*Passage*:
= = = = =
Step Aside, Grapes
Rosalind Heinert, the co-owner of Blueberry Sky Farm Winery, says the law forbids her from making health claims about the dandelion, garlic, blueberry or other unique wines she and her husband produce at their organic family farm in Ripley, N.Y.
“It’s illegal to tout the various health properties,” she says, then adds, “but if people ask, then I’ll tell them what we’ve heard and read about.”
So, we ask.
“I understand blueberries are high in antioxidants, dandelions are supposed to be good for the blood, and elderberries and garlic may lower cholesterol.” Rosalind, 62, then gives a hearty laugh. “Don’s walking proof of the benefits of elderberry wine. He’s 63 years old, but when you see him working in the fields, he looks like our 20-year-old son.”
Well, pass us a bottle!
Don’s interest in viticulture began as a hobby when he was studying chemistry at North Dakota University. He later became a veterinarian, but eventually grew dissatisfied with traditional medicine and became certified to practice veterinary homeopathy, acupuncture, chiropractic and herbal medicine. He treats animals at his office in nearby Union City, Pa.
Like the plotline of Green Acres, the Heinerts bought their 75-acre farm in 1992 to work as a hobby and to give their four young children a taste of rural life. Don refused to use pesticides on the four acres of blueberries that are harvested to make the winery’s signature Sweet Blueberry ($10 a bottle) and Dry Blueberry ($10) wines.
“We were organic before it became popular,” she says. “Our soil has been tested every year, and it always comes out perfect. We buy a garlic spray from the Amish and have had no problems with insects.”
In addition, the Heinerts buy locally grown fruit if the growers can prove their crops haven’t been touched by insecticides, and get elderberries and apples from bushes and trees in neighbors’ yards. They’ll even buy from kids in the neighborhood who find fruit in the wilds if the youngsters can prove their yield is all natural.
“We use fruit from an elderly lady down the road who hasn’t pruned or sprayed her blackberry bushes in over 30 years, and her fruits are big and delicious,” she says. “When people sample our wines, they say, ‘This tastes like what my grandfather made years ago, only not as strong.’”
Besides making fruit wines, the Heinerts produce a white Sweet Dandelion wine ($11) made from dandelions harvested off their lawns, a tomato cooking wine ($7) that can also be served with cheese and crackers, and a jalapeno cooking wine ($7) that can be used as a marinade, mixed into a Bloody Mary or imbibed straight.
= = = = =
*Using the information*:
a) List every wine in the Blueberry Sky Farm Winery profile that is given a price, along with that price.
b) Quote the Blueberry Sky Farm Winery profile from "Don’s interest in" up to and including "Union City, Pa.".
c) Summarize the Blueberry Sky Farm Winery profile in two sentences.
= = = = =
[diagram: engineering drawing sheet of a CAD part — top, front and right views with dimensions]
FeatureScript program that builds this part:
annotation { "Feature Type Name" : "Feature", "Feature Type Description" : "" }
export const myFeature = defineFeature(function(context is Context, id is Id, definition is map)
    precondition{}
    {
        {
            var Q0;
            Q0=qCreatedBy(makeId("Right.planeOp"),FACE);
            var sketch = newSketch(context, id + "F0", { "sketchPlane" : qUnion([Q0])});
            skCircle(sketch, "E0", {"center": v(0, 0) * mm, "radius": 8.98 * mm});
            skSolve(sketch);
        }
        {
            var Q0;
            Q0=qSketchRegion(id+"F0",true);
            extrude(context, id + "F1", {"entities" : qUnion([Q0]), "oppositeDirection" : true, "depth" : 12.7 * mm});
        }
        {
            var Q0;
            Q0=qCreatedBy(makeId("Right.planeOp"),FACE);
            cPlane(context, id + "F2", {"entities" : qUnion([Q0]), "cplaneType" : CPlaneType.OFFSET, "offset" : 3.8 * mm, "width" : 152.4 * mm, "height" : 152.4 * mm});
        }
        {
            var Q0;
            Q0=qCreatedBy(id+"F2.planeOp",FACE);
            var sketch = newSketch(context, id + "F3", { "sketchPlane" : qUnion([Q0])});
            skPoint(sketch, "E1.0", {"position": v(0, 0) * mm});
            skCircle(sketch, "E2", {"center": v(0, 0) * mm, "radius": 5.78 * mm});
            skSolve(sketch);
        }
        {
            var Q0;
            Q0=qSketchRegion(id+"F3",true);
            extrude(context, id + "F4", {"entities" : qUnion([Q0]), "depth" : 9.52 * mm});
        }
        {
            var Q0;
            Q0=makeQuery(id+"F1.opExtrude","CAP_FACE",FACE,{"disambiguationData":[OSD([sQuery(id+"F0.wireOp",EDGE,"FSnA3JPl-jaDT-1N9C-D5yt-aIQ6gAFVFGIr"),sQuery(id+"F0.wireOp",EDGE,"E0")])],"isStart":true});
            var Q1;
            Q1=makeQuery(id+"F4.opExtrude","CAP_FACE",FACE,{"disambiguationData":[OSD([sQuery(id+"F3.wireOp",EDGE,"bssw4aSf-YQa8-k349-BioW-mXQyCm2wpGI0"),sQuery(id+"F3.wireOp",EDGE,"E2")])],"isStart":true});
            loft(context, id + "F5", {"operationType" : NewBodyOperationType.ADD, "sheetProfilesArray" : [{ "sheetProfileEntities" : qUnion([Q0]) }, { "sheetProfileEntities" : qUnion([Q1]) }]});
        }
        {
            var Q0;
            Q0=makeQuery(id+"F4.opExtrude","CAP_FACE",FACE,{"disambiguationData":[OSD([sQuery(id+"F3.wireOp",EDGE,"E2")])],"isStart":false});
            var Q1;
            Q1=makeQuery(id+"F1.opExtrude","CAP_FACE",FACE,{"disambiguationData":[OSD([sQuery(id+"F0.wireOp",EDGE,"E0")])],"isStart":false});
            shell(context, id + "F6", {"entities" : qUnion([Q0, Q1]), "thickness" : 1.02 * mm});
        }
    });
= = = = =
*Responses to the exercise*:
a)
- Sweet Blueberry ($10 a bottle)
- Dry Blueberry ($10)
- Sweet Dandelion ($11)
- Tomato cooking wine ($7)
- Jalapeno cooking wine ($7)

b)
Don’s interest in viticulture began as a hobby when he was studying chemistry at North Dakota University. He later became a veterinarian, but eventually grew dissatisfied with traditional medicine and became certified to practice veterinary homeopathy, acupuncture, chiropractic and herbal medicine. He treats animals at his office in nearby Union City, Pa.

c) Rosalind and Don Heinert run Blueberry Sky Farm Winery on the 75-acre organic family farm in Ripley, N.Y., that they bought in 1992. There they make unique wines from blueberries grown without pesticides, dandelions from their lawns, and garlic, elderberries and other local fruit they can verify as insecticide-free, plus tomato and jalapeno cooking wines.